Your task: Extend the HyperShift lab guide below, picking up after its final line.

Text for analysis:
+++
HyperShift CCM Managed Security Groups Lab
This guide includes hands-on steps to explore HyperShift to:
- Build HyperShift binary
- Build/BYO HyperShift control plane operator image for custom installs
- Install HyperShift using custom images with feature set TechPreviewNoUpgrade
- Install hosted cluster with feature set TechPreviewNoUpgrade
- Uninstall HyperShift operator
Building
# building the binary
make
# building the operator (control-plane-operator) image
export REGISTRY=${REGISTRY:-quay.io/mrbraga}
make docker-build IMG=${REGISTRY}/hypershift-controlplane-operator:devel
Create Layered Hosted Cluster
Prerequisites: - OCP self-managed - KUBECONFIG variable from self-managed exported
Steps to create nested cluster to allow flexibility when destroying layers:
OCP Self Managed -> HCP operator -> Hosted -> HCP Operator -> e2e
# Globals
export AWS_CREDS="$AWS_SHARED_CREDENTIALS_FILE"
export AWS_DEFAULT_REGION=us-east-1
export CLUSTER_BASE_DOMAIN=splat.devcluster.openshift.com
export PULL_SECRET_FILE="${HOME}/.openshift/pull-secret-latest.json"
export SSH_PUB_KEY_FILE=$HOME/.ssh/id_rsa.pub
# Create OIDC generic bucket
export OIDC_BUCKET_NAME="hcp-e2e-oidc"
# Setup Bucket for OIDC discovery documents
bucket_policy_file=${OIDC_BUCKET_NAME}-oidc-workload-clusters_policy.json
aws s3api create-bucket --bucket ${OIDC_BUCKET_NAME}
aws s3api delete-public-access-block --bucket ${OIDC_BUCKET_NAME}
echo '{
"Version": "2012-10-17",
"Statement": [
{
"Effect": "Allow",
"Principal": "*",
"Action": "s3:GetObject",
"Resource": "arn:aws:s3:::${OIDC_BUCKET_NAME}/*"
}
]
}' | envsubst > ${bucket_policy_file}
aws s3api put-bucket-policy --bucket ${OIDC_BUCKET_NAME} --policy file://${bucket_policy_file}
#> Install Hosted Cluster to be used as management cluster (Layered)
+++
Information supplied:
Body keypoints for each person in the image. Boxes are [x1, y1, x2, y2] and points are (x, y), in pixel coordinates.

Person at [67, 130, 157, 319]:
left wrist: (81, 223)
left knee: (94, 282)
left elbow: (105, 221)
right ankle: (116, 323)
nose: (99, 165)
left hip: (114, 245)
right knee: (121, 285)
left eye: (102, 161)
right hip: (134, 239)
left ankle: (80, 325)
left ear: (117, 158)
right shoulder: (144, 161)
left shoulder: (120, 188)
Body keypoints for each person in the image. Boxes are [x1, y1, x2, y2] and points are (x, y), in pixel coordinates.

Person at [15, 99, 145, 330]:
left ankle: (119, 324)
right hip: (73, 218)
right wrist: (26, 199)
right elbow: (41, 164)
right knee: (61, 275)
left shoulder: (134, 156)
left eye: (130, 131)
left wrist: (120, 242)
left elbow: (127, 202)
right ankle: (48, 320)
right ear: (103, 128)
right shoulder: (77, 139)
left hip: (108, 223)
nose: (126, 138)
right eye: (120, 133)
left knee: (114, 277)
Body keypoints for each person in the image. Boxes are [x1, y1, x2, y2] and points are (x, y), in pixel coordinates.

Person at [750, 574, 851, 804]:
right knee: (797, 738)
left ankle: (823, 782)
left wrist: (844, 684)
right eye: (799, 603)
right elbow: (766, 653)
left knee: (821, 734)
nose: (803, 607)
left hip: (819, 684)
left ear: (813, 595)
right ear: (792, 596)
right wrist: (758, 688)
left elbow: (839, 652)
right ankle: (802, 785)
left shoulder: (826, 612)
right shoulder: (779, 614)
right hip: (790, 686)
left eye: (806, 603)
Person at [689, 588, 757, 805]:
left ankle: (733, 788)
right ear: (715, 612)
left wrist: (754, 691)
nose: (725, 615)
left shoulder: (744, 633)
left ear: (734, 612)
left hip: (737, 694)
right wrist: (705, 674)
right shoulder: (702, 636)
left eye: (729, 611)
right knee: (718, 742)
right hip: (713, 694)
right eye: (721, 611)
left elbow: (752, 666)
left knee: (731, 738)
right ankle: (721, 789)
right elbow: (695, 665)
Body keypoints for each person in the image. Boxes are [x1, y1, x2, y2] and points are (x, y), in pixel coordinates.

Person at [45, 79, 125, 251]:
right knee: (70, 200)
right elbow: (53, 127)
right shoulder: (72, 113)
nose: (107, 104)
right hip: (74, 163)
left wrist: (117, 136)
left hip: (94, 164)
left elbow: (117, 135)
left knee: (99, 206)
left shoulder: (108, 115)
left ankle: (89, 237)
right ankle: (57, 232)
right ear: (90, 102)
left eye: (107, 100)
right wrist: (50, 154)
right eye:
+++
The answer:
export CLUSTER_PREFIX=hcp-e2e-v5
# Hypershift operator must be stable (no TP, development, etc)
./bin/hypershift install \
--oidc-storage-provider-s3-bucket-name="${OIDC_BUCKET_NAME}" \
--oidc-storage-provider-s3-credentials="${AWS_CREDS}" \
--oidc-storage-provider-s3-region="${AWS_DEFAULT_REGION}" \
--tech-preview-no-upgrade=true
# Create hosted cluster to host the management cluster
OCP_RELEASE_IMAGE=quay.io/openshift-release-dev/ocp-release:4.22.0-ec.1-x86_64
./bin/hypershift create cluster aws \
--name="${CLUSTER_PREFIX}" \
--region="${AWS_DEFAULT_REGION}" \
--node-pool-replicas=2 \
--base-domain="${CLUSTER_BASE_DOMAIN}" \
--pull-secret="${PULL_SECRET_FILE}" \
--aws-creds="${AWS_CREDS}" \
--ssh-key="${SSH_PUB_KEY_FILE}" \
--release-image="${OCP_RELEASE_IMAGE}" \
--feature-set=TechPreviewNoUpgrade
# Wait the cluster to be installed
oc get hostedclusters -A -w
# Extract the kubeconfig for the HC/mgr
./bin/hypershift create kubeconfig --name ${CLUSTER_PREFIX} > kubeconfig-${CLUSTER_PREFIX}
export KUBECONFIG_OLD=$KUBECONFIG
export KUBECONFIG=$PWD/kubeconfig-${CLUSTER_PREFIX}
# Ensure that the cluster is stable:
oc get co -w
BYO HyperShift Images
Step 1: Build the Control-Plane-Operator Image
export REGISTRY=${REGISTRY:-quay.io/mrbraga}
export TAG="feat-ccm-nlb-sg-$(git rev-parse --short HEAD)"
export CONTROL_PLANE_IMAGE=${REGISTRY}/hypershift-control-plane-operator:${TAG}
podman build -f Dockerfile.control-plane -t ${CONTROL_PLANE_IMAGE} .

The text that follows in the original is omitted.